* **SOURCE DATA**
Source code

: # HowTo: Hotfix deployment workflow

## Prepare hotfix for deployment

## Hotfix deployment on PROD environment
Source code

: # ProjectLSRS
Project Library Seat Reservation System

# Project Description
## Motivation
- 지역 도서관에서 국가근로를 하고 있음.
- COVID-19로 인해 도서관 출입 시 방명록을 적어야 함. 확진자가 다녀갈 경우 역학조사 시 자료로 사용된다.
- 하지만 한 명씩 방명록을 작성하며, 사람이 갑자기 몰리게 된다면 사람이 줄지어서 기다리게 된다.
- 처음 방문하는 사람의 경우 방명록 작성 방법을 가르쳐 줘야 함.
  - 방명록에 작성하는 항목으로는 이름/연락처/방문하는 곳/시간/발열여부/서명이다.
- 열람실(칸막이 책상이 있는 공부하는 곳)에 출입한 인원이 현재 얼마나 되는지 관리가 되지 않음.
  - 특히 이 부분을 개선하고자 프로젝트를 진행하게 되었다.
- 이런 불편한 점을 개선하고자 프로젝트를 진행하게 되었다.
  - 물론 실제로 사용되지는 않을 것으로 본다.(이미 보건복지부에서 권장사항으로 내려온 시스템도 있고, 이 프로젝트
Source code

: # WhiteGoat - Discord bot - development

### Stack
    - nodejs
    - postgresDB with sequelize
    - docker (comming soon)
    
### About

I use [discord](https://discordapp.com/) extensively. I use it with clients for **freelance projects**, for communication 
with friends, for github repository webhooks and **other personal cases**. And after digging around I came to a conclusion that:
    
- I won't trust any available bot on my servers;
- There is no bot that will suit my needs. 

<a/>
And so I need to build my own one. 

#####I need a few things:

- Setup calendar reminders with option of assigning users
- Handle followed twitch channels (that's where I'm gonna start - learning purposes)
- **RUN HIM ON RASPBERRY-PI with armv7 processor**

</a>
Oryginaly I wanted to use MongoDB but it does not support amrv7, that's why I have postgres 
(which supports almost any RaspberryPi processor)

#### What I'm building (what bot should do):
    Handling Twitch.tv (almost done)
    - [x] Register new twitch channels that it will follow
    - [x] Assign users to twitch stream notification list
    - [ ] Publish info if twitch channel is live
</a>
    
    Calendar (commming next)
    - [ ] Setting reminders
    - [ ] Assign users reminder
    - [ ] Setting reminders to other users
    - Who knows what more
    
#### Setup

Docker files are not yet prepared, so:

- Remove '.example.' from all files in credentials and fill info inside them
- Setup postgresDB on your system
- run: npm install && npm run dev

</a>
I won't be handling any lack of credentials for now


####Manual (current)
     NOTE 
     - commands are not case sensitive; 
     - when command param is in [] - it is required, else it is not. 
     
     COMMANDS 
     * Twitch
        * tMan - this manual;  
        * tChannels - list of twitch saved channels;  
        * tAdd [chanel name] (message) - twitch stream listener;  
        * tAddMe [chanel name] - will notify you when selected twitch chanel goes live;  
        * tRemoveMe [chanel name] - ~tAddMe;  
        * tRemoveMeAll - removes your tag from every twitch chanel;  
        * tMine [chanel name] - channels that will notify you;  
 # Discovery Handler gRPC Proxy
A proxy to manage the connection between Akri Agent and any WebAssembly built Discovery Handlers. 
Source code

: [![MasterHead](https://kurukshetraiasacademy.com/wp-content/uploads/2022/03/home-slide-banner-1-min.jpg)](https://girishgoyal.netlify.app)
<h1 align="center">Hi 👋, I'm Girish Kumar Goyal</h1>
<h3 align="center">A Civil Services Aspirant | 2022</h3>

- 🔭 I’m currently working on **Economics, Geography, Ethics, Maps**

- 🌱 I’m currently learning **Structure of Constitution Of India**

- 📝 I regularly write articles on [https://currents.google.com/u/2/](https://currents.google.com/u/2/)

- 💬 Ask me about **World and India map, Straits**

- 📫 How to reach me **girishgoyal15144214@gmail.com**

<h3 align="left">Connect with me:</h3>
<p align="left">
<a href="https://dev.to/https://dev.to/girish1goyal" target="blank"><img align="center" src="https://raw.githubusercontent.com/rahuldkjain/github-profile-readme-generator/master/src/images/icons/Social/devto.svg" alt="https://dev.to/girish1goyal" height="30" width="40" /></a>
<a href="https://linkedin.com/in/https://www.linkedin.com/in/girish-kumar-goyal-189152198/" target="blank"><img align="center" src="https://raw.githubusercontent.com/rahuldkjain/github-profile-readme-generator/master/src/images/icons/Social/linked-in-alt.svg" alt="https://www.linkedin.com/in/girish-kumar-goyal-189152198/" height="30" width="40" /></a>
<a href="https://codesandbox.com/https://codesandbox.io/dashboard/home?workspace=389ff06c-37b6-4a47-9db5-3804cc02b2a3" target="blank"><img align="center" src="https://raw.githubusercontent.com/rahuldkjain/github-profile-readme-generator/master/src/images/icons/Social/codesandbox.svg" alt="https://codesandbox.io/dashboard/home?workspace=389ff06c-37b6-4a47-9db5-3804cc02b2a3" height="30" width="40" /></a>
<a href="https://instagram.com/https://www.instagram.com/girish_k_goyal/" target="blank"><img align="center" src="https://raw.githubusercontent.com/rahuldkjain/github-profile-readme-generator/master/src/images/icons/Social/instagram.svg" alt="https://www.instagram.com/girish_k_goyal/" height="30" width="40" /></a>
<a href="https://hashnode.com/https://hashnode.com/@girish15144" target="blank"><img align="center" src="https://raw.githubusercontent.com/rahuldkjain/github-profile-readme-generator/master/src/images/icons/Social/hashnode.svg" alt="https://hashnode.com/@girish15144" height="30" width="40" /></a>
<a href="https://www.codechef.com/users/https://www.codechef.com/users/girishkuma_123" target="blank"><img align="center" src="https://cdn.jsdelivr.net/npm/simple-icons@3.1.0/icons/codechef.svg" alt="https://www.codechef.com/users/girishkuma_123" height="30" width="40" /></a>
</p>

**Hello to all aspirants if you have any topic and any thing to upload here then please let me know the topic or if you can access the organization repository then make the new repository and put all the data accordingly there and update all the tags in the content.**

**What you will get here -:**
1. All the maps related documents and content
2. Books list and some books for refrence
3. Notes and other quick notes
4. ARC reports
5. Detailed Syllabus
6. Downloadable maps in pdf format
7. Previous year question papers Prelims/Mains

* **REQUEST**
Only lines holding "방명록을" are wanted; copy all of them from the listing.

* **OUTPUT**
- COVID-19로 인해 도서관 출입 시 방명록을 적어야 함. 확진자가 다녀갈 경우 역학조사 시 자료로 사용된다.
- 하지만 한 명씩 방명록을 작성하며, 사람이 갑자기 몰리게 된다면 사람이 줄지어서 기다리게 된다.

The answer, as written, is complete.